Algorithm

As the singer of unforgettable tracks like “Over” and “Love You Too Much,” and as a songwriter on Ella Mai’s “10,000 Hours” and Beyoncé’s “Alien Superstar,” Lucky Daye’s spent at least a decade cultivating a terrarium of earworm hits. On this third album, Algorithm, Daye reunites with Dernst “D’Mile” Emile II, whose agile production can be heard on An Evening With Silk Sonic and Victoria Monet’s Jaguar series as well as Daye’s first two albums. The duo’s balance of retro-soul and future-R&B is a little left of center, freewheeling without any discernible label, and focuses on instrumental exploration and playful genre-melding.

Across Algorithm’s 14 tracks, live-band seduction pulls you out of the club shadows and into the light of a Delta dancefloor. Opener “Never Leavin’ U Lonely” is a sexy party trick, the type of song that sneaks up and surprises as it builds from its percussive backline into Daye’s falsetto vocals. It’s a high that continues onto the hip-swinging “HERicane,” the shoulder shimmying “Soft,” and the heart-pounding “Top.” The latter brings to mind the instructional foreplay of Eugene Wilde’s “Gotta Get You Home Tonight,” whose influence is felt in Daye’s plea for an itinerant lover’s time and interest: “I feel your body breathin’ but let’s not take a break…/Like sugar on my tongue till your body go numb/Then I’ma send you on your way.” Just because it’s a one-night stand doesn’t mean it’s over—Daye wants you to remember the first glance and the last climax.

At its best, the album recalls the dynamic sensual abandon of Nile Rodgers as Daye rides over the grooves and edges of a melody. He never seems to be addressing a crowd: He is seeing and singing to you. Fans of old-school R&B ballads bemoan that today’s singers don’t beg like they used to, that there’s no urgency in their pining. Daye is prostrate, submitting to desire. When he steps away from that vulnerable longing, though, the album starts to meander with the listlessness of an automated “sex songs” playlist.

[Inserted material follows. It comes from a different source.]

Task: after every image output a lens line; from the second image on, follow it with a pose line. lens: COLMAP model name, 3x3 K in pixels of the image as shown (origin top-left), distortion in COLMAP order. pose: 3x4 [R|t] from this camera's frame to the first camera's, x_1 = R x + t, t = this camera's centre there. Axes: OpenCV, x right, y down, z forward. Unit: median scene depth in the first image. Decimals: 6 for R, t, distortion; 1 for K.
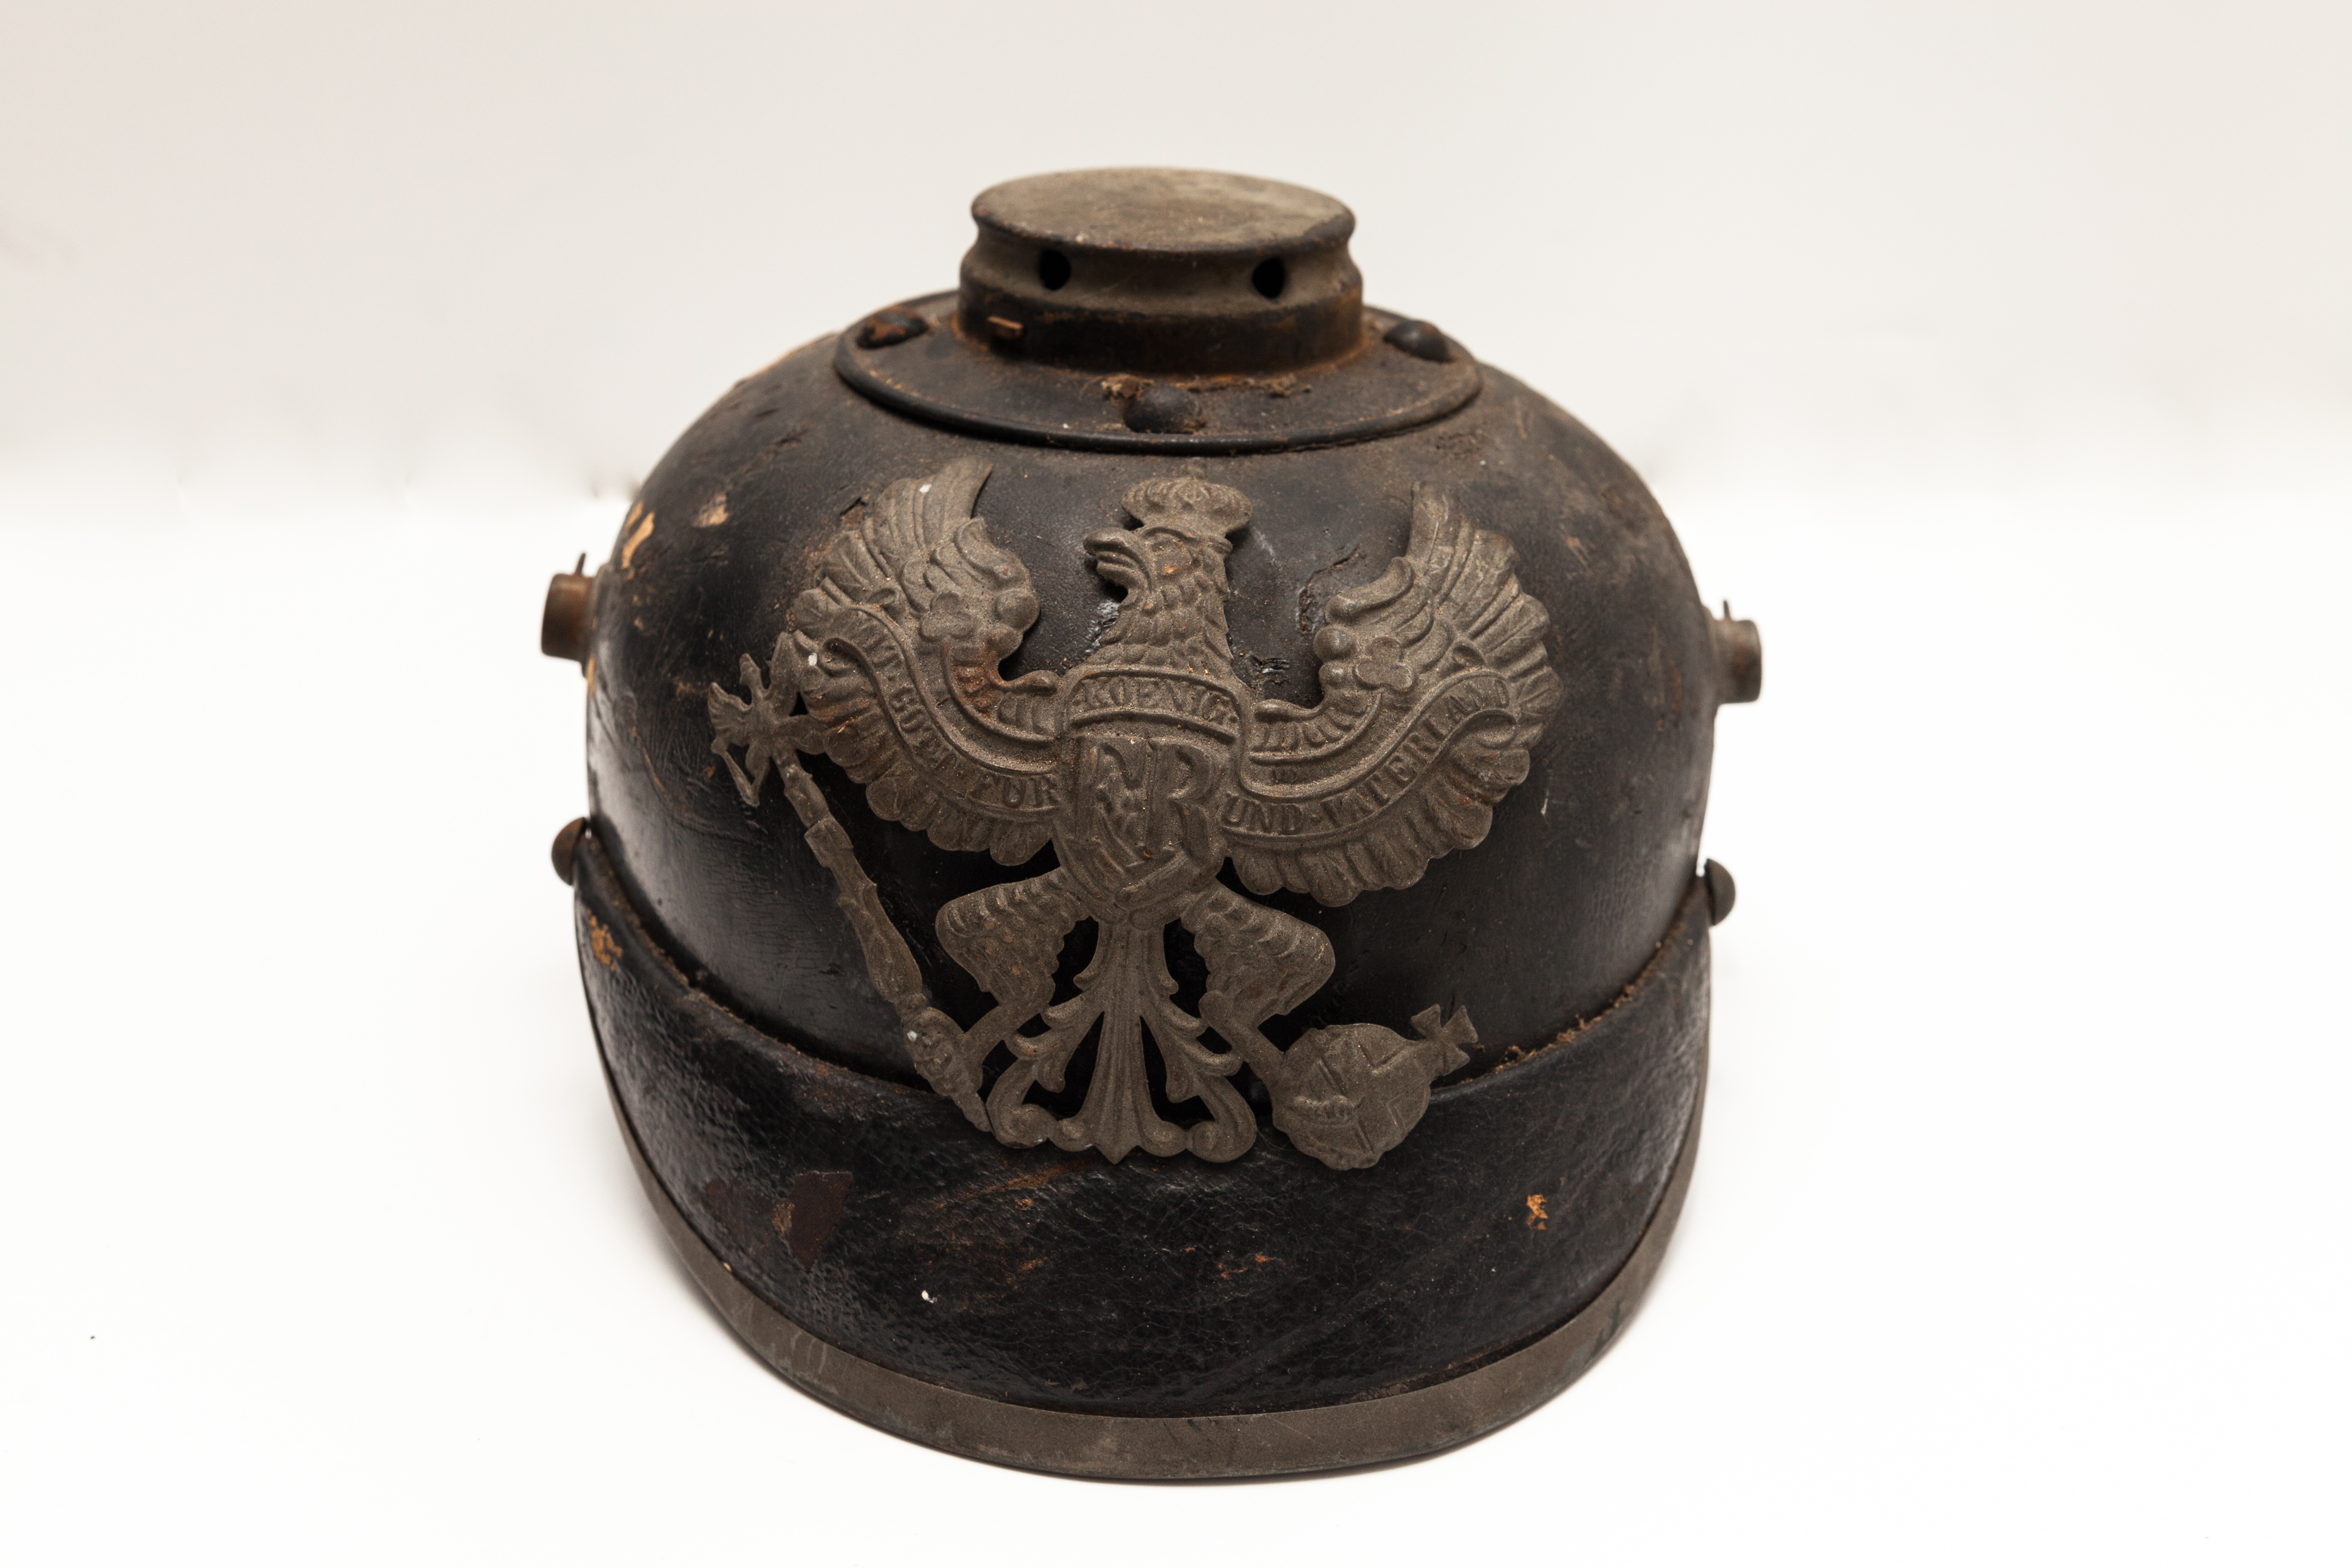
lens RADIAL K [[3054.6, 0, 1167.7], [0, 3054.6, 780.1], [0, 0, 1]] dist [0.142514, 0.000000]
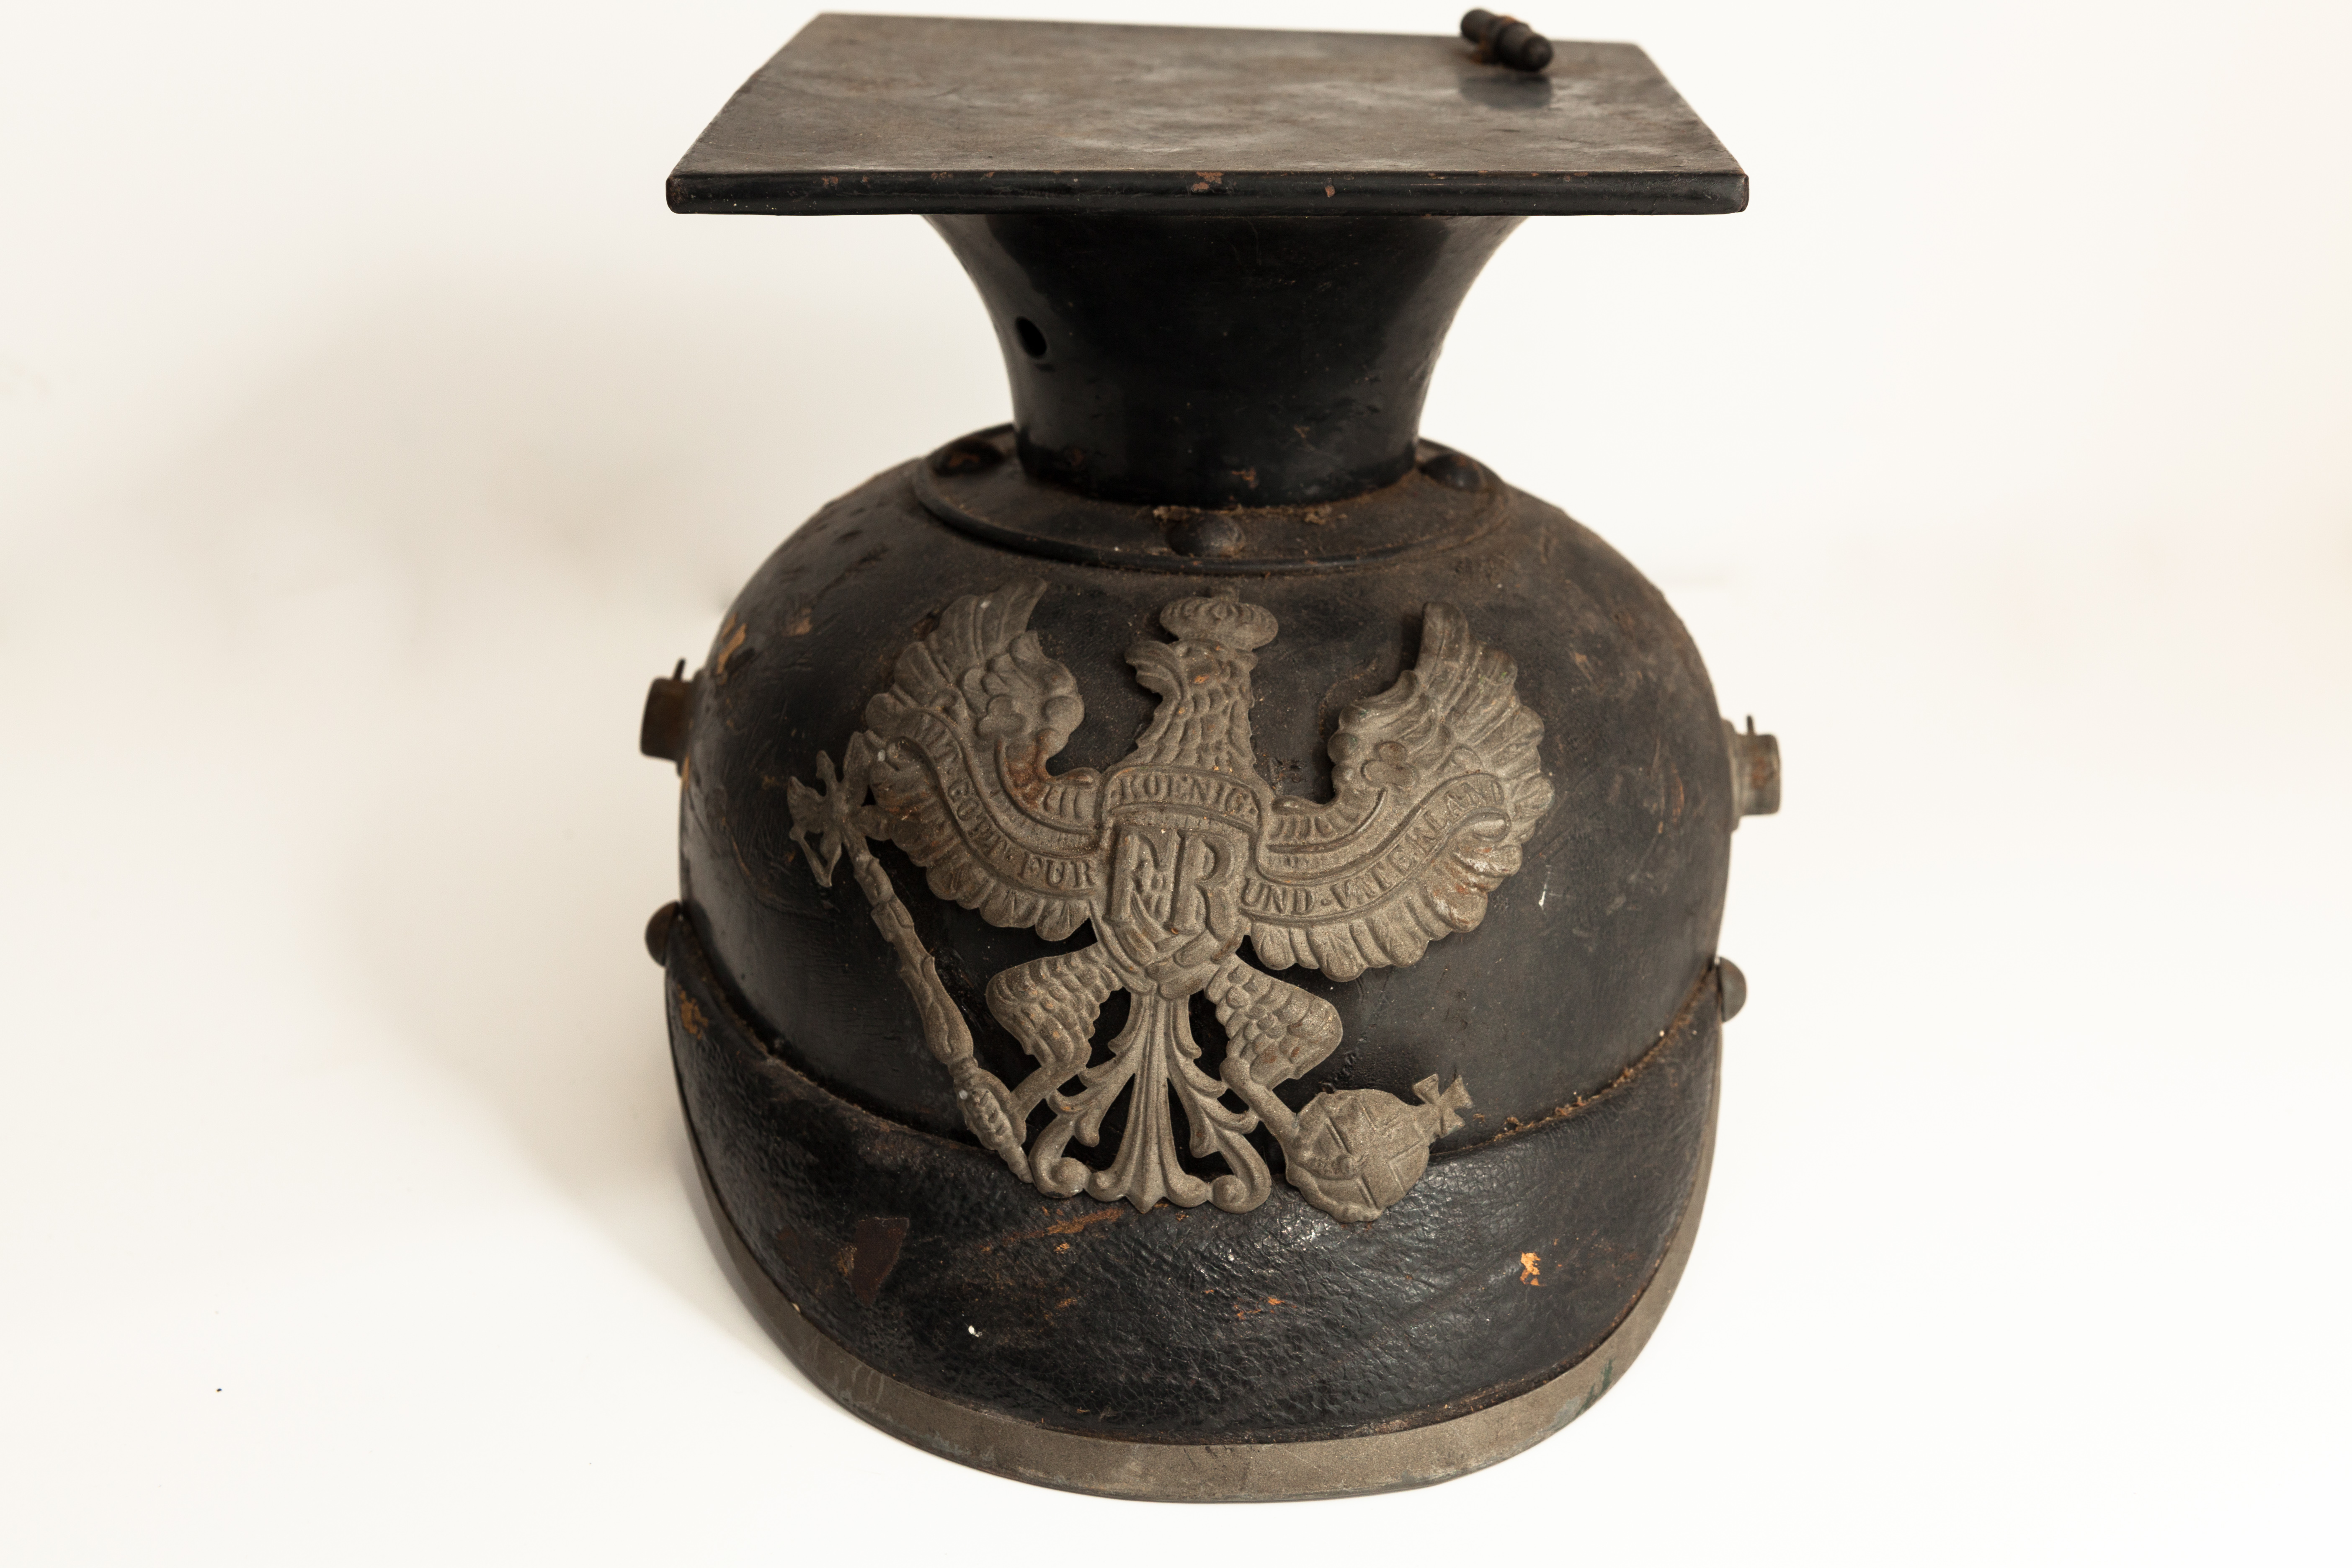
lens RADIAL K [[3491.1, 0, 1104.3], [0, 3491.1, 730.5], [0, 0, 1]] dist [0.176123, 0.000000]
pose [[0.997799, 0.011941, -0.065225, 0.049083], [-0.015776, 0.998158, -0.058589, 0.025616], [0.064405, 0.059489, 0.996149, -0.272708]]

“Think Different,” “Mary,” “Blame,” and the title track attempt to engage with the contemporary dating scene’s surplus of choices and dearth of intimacy, but the real problem never comes into clear focus and the songs wind up sounding like one-way romantic pontificating. “Mary” in particular feels quite archaic as Daye consults a Rolodex of women he’s met in each and every part of town. “Got a girl named Jill, stay up in the hills,” he brags, and so on, revealing nothing except the fact that there are still young women named Ruth. “Think Different” could have been a necessary dialogue between two people working to understand each other better, but it hits like a voice note from a partner who still wants to fight for the relationship but is increasingly resentful of all the work it’s taking. By contrast, British singer-songwriter RAYE takes command on “Paralyzed,” laying the stakes for a truly transformative love: “Intuition says, ‘Run for the door, save yourself’/But to leave both you and my heart in this room, I would’ve played myself.” Begging is all well and good, but relationships demand the courage to act.

Algorithm sounds tactile and magnetic: The harmonies are slick but never processed and the beats are in the pocket but never quantized. The emotional picture is less clear. Daye sounds as though he longs to sink deeper into territory that requires him to become a little more uncertain, not only about the implications of desire and love, but what it means to express them while still growing as a musician. He’s committed himself to the labor of love—distilling all its tempestuous, petty, tender, and annoying traits into music that speaks as much to us as to his continued maturation. It’s a thrill to see an artist reach for that depth of feeling. Like love, it can be elusive.